“I am sorry you have to go, Rupert,” she said. “But you will try to come and see us to-morrow, won’t you? And spend as much time here as you can.”
I promised to come at some time on the morrow; and having exchanged a few words with Wallingford, took my departure, escorted to the street door by the two women.
The closing of the door, sounding softly in my ears, conveyed a sense of relief of which I felt ashamed. I drew a deep breath and stepped forward briskly with a feeling of emancipation that I condemned as selfish and disloyal even as I was sensible of its intensity. It was almost with a sense of exhilaration that I strode along, a normal, unnoticed wayfarer among ordinary men and women, enveloped by no cloud of mystery, overhung by no shadow of crime. There was the undertaker, indeed, who would drag me back into the gruesome environment, but I would soon have finished with him, and then, for a time, at least, I should be free.
I finished with him, in fact, sooner than I had expected, for he had already arranged the procedure of the postponed funeral and required only my assent; and when I had given this, I went my way breathing more freely but increasingly conscious of the need for food.
Yet, after all, my escape was only from physical contact. Try as I would to forget for a while the terrible events of this day of wrath, the fresh memories of them came creeping back in the midst of those other thoughts which I had generated by a deliberate effort. They haunted me as I walked swiftly through the streets, they made themselves heard above the rumble of the train, and even as I sat in a tavern in Devereux Court, devouring with ravenous appreciation a well-grilled chop, accompanied by a pint of claret, black care stood behind the old-fashioned, high-backed settle, an unseen companion of the friendly waiter.

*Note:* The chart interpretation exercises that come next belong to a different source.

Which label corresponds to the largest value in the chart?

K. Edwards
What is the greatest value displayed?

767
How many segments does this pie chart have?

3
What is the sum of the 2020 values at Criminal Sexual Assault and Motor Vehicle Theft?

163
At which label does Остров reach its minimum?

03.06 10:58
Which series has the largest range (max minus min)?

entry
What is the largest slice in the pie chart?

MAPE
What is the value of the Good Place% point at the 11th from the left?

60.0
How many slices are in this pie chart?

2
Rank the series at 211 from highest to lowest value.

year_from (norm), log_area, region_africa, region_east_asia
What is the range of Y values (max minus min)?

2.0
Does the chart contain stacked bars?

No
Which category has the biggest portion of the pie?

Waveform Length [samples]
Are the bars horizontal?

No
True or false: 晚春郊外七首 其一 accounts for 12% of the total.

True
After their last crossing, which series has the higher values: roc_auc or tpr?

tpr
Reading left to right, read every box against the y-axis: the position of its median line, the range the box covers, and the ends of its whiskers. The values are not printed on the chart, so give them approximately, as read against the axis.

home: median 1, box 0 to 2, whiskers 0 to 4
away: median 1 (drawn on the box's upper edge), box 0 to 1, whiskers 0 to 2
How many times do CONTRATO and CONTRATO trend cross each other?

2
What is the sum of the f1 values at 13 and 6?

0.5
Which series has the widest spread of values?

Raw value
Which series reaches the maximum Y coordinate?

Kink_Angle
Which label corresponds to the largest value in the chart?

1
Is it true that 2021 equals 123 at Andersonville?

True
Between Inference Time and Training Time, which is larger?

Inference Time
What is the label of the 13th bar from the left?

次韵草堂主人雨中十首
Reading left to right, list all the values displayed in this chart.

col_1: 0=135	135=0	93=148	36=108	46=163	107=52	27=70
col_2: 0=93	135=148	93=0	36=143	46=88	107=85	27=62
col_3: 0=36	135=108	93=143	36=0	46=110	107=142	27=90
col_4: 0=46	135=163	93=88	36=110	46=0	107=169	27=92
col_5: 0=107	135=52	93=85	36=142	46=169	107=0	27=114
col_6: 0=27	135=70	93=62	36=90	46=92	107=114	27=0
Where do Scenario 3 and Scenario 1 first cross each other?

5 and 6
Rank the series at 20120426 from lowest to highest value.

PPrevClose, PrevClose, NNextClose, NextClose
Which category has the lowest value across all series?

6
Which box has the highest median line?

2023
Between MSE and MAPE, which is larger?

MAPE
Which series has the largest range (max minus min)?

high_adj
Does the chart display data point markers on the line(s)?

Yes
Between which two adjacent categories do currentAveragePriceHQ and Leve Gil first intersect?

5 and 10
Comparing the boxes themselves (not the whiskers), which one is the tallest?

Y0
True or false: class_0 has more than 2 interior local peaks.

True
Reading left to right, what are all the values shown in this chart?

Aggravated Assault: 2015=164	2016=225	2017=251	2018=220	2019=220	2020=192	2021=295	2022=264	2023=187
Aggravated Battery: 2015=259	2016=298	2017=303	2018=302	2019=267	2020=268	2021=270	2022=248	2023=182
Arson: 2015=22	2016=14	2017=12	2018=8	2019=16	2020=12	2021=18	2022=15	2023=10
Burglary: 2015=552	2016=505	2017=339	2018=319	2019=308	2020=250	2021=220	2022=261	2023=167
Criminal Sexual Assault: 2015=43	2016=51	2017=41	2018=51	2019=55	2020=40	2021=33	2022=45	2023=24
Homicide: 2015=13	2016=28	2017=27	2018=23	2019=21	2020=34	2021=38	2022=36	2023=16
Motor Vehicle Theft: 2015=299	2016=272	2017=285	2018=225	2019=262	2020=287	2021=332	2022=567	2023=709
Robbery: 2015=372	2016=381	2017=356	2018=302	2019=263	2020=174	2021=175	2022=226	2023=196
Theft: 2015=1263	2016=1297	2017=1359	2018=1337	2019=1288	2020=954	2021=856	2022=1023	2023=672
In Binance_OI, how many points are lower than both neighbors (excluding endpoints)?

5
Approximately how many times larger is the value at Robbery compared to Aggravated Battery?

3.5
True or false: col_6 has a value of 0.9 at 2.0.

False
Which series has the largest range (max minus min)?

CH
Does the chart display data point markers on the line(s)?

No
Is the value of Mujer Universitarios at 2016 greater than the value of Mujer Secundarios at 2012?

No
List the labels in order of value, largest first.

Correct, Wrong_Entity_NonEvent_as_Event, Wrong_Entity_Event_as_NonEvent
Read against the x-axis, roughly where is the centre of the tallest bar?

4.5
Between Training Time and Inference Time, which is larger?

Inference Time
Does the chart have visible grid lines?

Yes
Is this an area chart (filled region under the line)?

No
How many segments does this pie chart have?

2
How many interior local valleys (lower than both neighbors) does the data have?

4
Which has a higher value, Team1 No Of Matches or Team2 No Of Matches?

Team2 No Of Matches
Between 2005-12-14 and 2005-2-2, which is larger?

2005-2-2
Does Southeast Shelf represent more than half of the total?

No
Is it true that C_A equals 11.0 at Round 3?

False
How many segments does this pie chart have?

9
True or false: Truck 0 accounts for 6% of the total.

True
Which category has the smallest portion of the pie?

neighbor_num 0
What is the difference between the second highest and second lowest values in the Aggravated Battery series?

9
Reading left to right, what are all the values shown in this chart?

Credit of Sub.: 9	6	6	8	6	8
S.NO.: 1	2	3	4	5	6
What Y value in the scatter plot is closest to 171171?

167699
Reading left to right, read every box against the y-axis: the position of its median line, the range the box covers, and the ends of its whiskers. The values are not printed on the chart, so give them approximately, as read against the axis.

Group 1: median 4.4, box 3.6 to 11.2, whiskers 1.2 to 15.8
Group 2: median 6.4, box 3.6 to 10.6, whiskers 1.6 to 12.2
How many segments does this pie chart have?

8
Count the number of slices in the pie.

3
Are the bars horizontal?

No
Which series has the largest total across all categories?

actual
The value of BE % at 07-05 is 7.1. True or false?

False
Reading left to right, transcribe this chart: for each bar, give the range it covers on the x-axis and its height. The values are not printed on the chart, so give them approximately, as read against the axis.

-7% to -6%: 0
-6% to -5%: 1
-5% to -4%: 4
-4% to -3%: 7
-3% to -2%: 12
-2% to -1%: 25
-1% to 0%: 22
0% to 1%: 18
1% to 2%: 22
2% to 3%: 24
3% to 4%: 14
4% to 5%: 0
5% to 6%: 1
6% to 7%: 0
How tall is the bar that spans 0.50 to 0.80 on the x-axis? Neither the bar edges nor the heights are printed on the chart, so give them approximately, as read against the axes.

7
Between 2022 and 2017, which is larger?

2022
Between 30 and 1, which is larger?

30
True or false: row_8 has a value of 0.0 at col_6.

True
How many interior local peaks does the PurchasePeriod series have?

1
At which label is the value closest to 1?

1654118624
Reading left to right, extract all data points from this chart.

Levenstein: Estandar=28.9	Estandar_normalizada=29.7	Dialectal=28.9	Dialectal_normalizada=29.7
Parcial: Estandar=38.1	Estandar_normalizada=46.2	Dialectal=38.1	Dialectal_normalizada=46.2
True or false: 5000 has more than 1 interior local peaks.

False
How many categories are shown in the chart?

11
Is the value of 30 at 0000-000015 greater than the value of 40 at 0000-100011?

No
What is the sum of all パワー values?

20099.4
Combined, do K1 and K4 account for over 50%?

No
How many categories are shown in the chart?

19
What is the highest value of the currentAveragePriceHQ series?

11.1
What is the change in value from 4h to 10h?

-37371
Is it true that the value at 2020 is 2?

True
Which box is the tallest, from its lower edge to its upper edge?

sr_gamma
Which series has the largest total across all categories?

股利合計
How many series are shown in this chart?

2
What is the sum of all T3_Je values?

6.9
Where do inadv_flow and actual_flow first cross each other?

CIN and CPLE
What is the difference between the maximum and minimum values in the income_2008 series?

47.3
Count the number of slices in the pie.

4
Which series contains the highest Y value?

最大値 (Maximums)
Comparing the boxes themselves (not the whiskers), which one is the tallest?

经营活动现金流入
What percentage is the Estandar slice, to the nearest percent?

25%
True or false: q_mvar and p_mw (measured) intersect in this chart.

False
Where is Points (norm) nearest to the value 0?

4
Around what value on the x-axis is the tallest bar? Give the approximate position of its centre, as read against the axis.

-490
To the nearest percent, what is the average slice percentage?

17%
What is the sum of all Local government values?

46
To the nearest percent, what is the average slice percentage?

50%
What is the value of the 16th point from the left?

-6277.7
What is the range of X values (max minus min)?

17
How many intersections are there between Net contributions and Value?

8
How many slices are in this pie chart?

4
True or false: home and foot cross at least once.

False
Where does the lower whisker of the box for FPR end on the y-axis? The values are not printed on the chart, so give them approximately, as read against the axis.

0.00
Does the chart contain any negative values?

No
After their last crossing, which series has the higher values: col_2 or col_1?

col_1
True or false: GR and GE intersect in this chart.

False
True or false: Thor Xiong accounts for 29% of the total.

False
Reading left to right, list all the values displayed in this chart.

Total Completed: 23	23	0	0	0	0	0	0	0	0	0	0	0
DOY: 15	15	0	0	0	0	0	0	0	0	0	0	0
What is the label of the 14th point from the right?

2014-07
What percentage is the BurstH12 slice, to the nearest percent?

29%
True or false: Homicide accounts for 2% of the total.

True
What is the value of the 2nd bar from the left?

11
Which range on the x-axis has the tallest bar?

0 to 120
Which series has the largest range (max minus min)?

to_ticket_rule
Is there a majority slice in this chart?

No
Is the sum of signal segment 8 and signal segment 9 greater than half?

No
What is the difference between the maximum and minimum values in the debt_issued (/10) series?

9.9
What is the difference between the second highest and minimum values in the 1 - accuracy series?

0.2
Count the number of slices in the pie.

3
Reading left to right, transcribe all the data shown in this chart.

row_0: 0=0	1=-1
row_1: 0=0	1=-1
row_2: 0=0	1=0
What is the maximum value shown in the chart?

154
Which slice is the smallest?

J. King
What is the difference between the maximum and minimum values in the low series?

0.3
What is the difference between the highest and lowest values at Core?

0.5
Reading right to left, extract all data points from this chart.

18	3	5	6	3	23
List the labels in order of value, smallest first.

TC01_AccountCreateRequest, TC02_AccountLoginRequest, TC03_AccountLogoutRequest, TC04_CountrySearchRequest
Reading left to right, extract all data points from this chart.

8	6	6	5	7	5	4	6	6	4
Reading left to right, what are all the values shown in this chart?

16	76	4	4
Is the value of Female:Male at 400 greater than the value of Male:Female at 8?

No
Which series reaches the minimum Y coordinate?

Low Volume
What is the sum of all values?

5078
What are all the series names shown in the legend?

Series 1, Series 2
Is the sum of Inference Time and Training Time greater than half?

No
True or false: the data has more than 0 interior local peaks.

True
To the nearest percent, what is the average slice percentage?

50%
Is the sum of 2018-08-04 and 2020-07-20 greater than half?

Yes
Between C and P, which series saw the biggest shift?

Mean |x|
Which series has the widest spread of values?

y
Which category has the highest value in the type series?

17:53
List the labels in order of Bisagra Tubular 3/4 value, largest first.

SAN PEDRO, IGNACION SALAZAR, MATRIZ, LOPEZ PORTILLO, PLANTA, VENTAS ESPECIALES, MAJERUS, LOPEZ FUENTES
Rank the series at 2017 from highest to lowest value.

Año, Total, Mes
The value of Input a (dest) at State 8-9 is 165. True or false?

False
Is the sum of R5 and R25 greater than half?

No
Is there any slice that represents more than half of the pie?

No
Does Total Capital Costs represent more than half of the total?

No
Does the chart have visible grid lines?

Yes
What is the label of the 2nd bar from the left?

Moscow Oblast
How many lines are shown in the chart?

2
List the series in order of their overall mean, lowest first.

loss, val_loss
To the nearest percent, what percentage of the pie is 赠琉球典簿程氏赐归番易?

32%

The lighted windows of Thorndyke’s chambers were to my eyes as the harbour lights to the eyes of a storm-beaten mariner. As I emerged from Fig Tree Court and came in sight of them, I had already the feeling that the burden of mystery and vague suspicion was lightened; and I strode across King’s Bench Walk with the hopeful anticipation of one who looks to shift his fardel on to more capable shoulders.
The door was opened by Thorndyke, himself; and the sheaf of papers in his hand suggested that he was expecting me.
“Are those the depositions?” I asked as we shook hands.
“Yes,” he replied. “I have just been reading through them and making an abstract. Holman has left the duplicate at your chambers.”
“I suppose the medical evidence represents the ‘complications’ that you hinted at? You expected something of the kind?”